What if the United States reserved 30 percent of seats in Congress for women? What if presidents were required to appoint a 50/50 gender-balanced cabinet? Sound like a crazy idea?
Reforms like that don’t sound so crazy in Brussels, Belgium, where I spent yesterday at POLITICO Europe’s Women Rule Summit. During a day of stellar panels, on everything from how to get more women in European Union leadership to unconscious gender bias, the idea of quotas designed to bring more women into politics came up time and again. A chunk of EU countries currently have some form of gender quotas for national and European Parliamentary elections — in Ireland, for example, the government can slash a party’s funding when less than 30 percent of its candidates for national office are female.
Top takeaways … Quotas aren’t universally popular. “Very often women say I don’t want to be a quota woman,” said Virginija Langbakk, director of the European Institute for Gender Equality. Dean Peacock of Promundo, which engages men to promote gender justice, said while men are broadly supportive of gender equality in the abstract, “when quotas are put on the table, we see men much less supportive.”

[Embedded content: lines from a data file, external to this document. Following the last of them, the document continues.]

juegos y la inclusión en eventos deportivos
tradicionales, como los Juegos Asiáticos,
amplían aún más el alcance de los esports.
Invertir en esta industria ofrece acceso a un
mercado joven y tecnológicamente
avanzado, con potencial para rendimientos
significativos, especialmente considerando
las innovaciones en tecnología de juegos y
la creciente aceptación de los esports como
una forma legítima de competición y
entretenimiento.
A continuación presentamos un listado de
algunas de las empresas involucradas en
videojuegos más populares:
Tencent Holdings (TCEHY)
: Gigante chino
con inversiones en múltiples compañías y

But they can work. Many speakers agreed that given the enormous structural obstacles women in politics face, gender equality isn’t going to just happen on its own. “It’s not a matter of time; it’s a matter of policy,” said Belgium’s deputy prime minister, Alexander De Croo. “When I open a position and ask for a shortlist, I will get 5 names and 5 names will probably be men.” Quotas allow you to say, “You go back. And you try harder, because those women are there.”